**WRITTEN TASK 1:** Convert the entries from the start of the extracted page text data through the line that contains "吗，人家都没有经过沉淀，经验也不丰富，所能够指", inclusive, into a numbered list, leaving out any blank lines.

**GIVEN TEXT:**
-- Opening Marker --

Marketplace Loan Offer
The platform has started with a “dreamy” offer of loans at 18% p.a. At a time when the returns for investors are falling on competing platforms, such an offer is suspiciously high. However, as we later learned from Afranga CEO Yonko Chuklev in our exclusive interview, this was more of a marketing event to promote the launch of the platform and a regular offer with such terms and conditions cannot be expected. Currently, the offered interest rate is still at a still beautiful 16.4%, however, we expect it to gradually drop further to 14%.
Loans are uploaded to the marketplace in batches, always once or twice a week. Their quantity is regulated and Afranga thus keeps the balance between supply and demand aside. This is nice for the investor because there is no risk of accumulating free funds in the investor account that he will not have anything to invest in (so called cash drag).
In the future, the platform plans to accommodate loans from Stik Credit’s new markets and also keeps the door open for the possible intermediation of loans from another, unrelated provider. Currently, however, all loans are from the Bulgarian market, differing only in the terms of maturity and whether the loan is a single repayment loan or a loan with regular repayments.

-- Closing Marker --

Extracted page text data:
-- Opening Marker --

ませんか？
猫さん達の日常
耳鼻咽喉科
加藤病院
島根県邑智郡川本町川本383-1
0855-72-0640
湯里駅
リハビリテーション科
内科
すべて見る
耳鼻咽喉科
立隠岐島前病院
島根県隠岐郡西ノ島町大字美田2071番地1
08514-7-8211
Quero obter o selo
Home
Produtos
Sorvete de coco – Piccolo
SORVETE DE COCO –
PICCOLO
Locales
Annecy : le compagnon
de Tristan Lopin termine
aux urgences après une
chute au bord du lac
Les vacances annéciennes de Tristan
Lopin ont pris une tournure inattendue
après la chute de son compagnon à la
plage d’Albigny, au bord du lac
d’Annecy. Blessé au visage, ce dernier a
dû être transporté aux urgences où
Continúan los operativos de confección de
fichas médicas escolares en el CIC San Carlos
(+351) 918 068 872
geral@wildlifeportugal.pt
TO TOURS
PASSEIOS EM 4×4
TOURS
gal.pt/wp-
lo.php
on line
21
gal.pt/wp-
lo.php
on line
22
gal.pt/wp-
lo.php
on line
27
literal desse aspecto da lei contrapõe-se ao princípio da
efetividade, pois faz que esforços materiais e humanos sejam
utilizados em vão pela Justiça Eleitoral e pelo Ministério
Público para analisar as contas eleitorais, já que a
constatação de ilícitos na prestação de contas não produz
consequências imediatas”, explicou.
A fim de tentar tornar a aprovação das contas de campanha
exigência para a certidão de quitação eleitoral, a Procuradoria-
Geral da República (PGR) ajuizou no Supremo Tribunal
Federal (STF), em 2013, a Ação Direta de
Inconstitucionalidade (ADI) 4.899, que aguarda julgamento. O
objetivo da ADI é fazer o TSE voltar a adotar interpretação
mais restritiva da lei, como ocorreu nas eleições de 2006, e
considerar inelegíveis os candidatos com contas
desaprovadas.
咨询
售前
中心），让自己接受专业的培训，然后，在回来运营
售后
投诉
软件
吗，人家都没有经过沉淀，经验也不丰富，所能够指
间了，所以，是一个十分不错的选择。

-- Closing Marker --

**WRITTEN TASK 2:** Summarize the text on the marketplace loan offer in two sentences.

**TASK OUTPUT 1:**
1. ませんか？
2. 猫さん達の日常
3. 耳鼻咽喉科
4. 加藤病院
5. 島根県邑智郡川本町川本383-1
6. 0855-72-0640
7. 湯里駅
8. リハビリテーション科
9. 内科
10. すべて見る
11. 耳鼻咽喉科
12. 立隠岐島前病院
13. 島根県隠岐郡西ノ島町大字美田2071番地1
14. 08514-7-8211
15. Quero obter o selo
16. Home
17. Produtos
18. Sorvete de coco – Piccolo
19. SORVETE DE COCO –
20. PICCOLO
21. Locales
22. Annecy : le compagnon
23. de Tristan Lopin termine
24. aux urgences après une
25. chute au bord du lac
26. Les vacances annéciennes de Tristan
27. Lopin ont pris une tournure inattendue
28. après la chute de son compagnon à la
29. plage d’Albigny, au bord du lac
30. d’Annecy. Blessé au visage, ce dernier a
31. dû être transporté aux urgences où
32. Continúan los operativos de confección de
33. fichas médicas escolares en el CIC San Carlos
34. (+351) 918 068 872
35. geral@wildlifeportugal.pt
36. TO TOURS
37. PASSEIOS EM 4×4
38. TOURS
39. gal.pt/wp-
40. lo.php
41. on line
42. 21
43. gal.pt/wp-
44. lo.php
45. on line
46. 22
47. gal.pt/wp-
48. lo.php
49. on line
50. 27
51. literal desse aspecto da lei contrapõe-se ao princípio da
52. efetividade, pois faz que esforços materiais e humanos sejam
53. utilizados em vão pela Justiça Eleitoral e pelo Ministério
54. Público para analisar as contas eleitorais, já que a
55. constatação de ilícitos na prestação de contas não produz
56. consequências imediatas”, explicou.
57. A fim de tentar tornar a aprovação das contas de campanha
58. exigência para a certidão de quitação eleitoral, a Procuradoria-
59. Geral da República (PGR) ajuizou no Supremo Tribunal
60. Federal (STF), em 2013, a Ação Direta de
61. Inconstitucionalidade (ADI) 4.899, que aguarda julgamento. O
62. objetivo da ADI é fazer o TSE voltar a adotar interpretação
63. mais restritiva da lei, como ocorreu nas eleições de 2006, e
64. considerar inelegíveis os candidatos com contas
65. desaprovadas.
66. 咨询
67. 售前
68. 中心），让自己接受专业的培训，然后，在回来运营
69. 售后
70. 投诉
71. 软件
72. 吗，人家都没有经过沉淀，经验也不丰富，所能够指

**TASK OUTPUT 2:** The platform opened with loans at 18% p.a. as a marketing event for its launch, and it now offers 16.4%, a rate expected to drop gradually to 14%. Loans are uploaded in batches once or twice a week to balance supply and demand, and all of them currently come from the Bulgarian market, although loans from Stik Credit's new markets are planned.